Comparative mutagenicity of chemicals selected for test in the International Program on Chemical Safety's collaborative study on plant systems for the detection of environmental mutagens

A review has been made of the four compounds (maleic hydrazide, methyl nitrosourea, sodium azide, azidoglycerol) tested in the International Program on Chemical Safety's collaborative study systems. Maleic hydrazide (MH) is a weak cytotoxic/mutagenic chemical in mammalian tissues and is classified as a class 4 chemical. In contrast, with few exceptions such as Arabidopsis, MH is a potent mutagen/clastogen in plant systems. The difference in its response between plant and animal tissue is likely due to differences in the way MH is metabolized. MH appears to be noncarcinogenic and has been given a negative NCI/NTP carcinogen rating.

Methyl nitrosourea (MNU) is a toxic, mutagenic, radiomimetic, carcinogenic, and teratogenic chemical. It has been shown to be a mutagen in bacteria, fungi, Drosophila, higher plants, and animal cells both in vitro and in vivo. MNU is a clastogen in both animal and human cell cultures, plant root tips and cell cultures inducing both chromosomes and chromatid aberrations as well as sister-chromatid exchanges. Carcinogenicity has been confirmed in numerous studies and involves the nervous system, intestine, kidney, stomach, bladder and uterus, in the rat, mouse, and hamster. MNU produces stage-specific teratogenic effects and also interferes with embryonic development. The experimental evidence that strongly indicates the mutagenic effects of MNU underlines the possible hazard of this compound to human beings. The experimental evidence for the stringent handling of this compound is clear.

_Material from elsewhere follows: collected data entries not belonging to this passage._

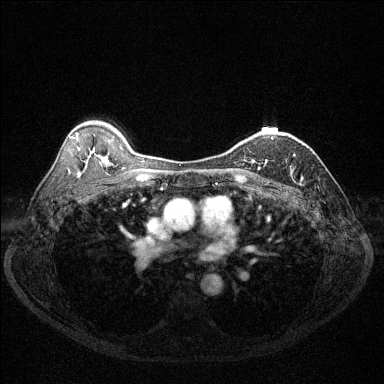
Breast MRI (dynamic contrast-enhanced), one axial slice; slice 87 of 144 in the series (ordered by position); dynamic contrast-enhanced series, time point 2 of 6 at this slice position (early post-contrast); 1.5 T; TE 1.7 ms, TR 4.6 ms; 1.2 mm slice thickness; 384 × 384 image matrix, field of view 320 × 320 mm. Female patient.
Structures marked on this image (semi-automatically segmented with operator editing):
- enhancing-tissue mask used for the functional tumour volume (all voxels passing the contrast-enhancement thresholds inside the analysis volume; usually the tumour): box from (x=252, y=138) to (x=273, y=166) px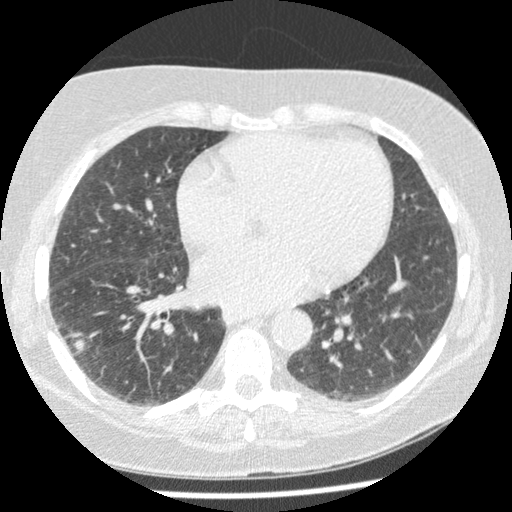
Low-dose screening chest CT, one axial slice; slice 103 of 241 in the series (ordered by position); reconstruction kernel STANDARD; 120 kVp; lung window (W 1500 / L -600 HU); 1.25 mm slice thickness; 512 × 512 image matrix, field of view 305 × 305 mm.
Outlined on this slice (manually delineated by an expert):
- lesion 1 (tumor, lower lobe of right lung): bounding box (x1, y1, x2, y2) in pixels: (72, 339, 89, 355)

Sodium azide (NaN₃) is cytotoxic in several animal and plant systems and functions by inhibiting protein synthesis and replicative DNA synthesis at low dosages. It is mutagenic in bacteria, higher plants and human cells and has been used as a positive control in some systems. In general, tests for clastogenicity have been negative or weakly positive. No evidence of carcinogenicity has been reported in a 2-year study seeking carcinogenic activity in male and female rats. Its advantages in comparison to other efficient mutagens are claimed to be a high production of gene mutations accompanied by a low frequency of chromosomal rearrangements and safer handling because of its nonclastogenic and noncarcinogenic action on humans.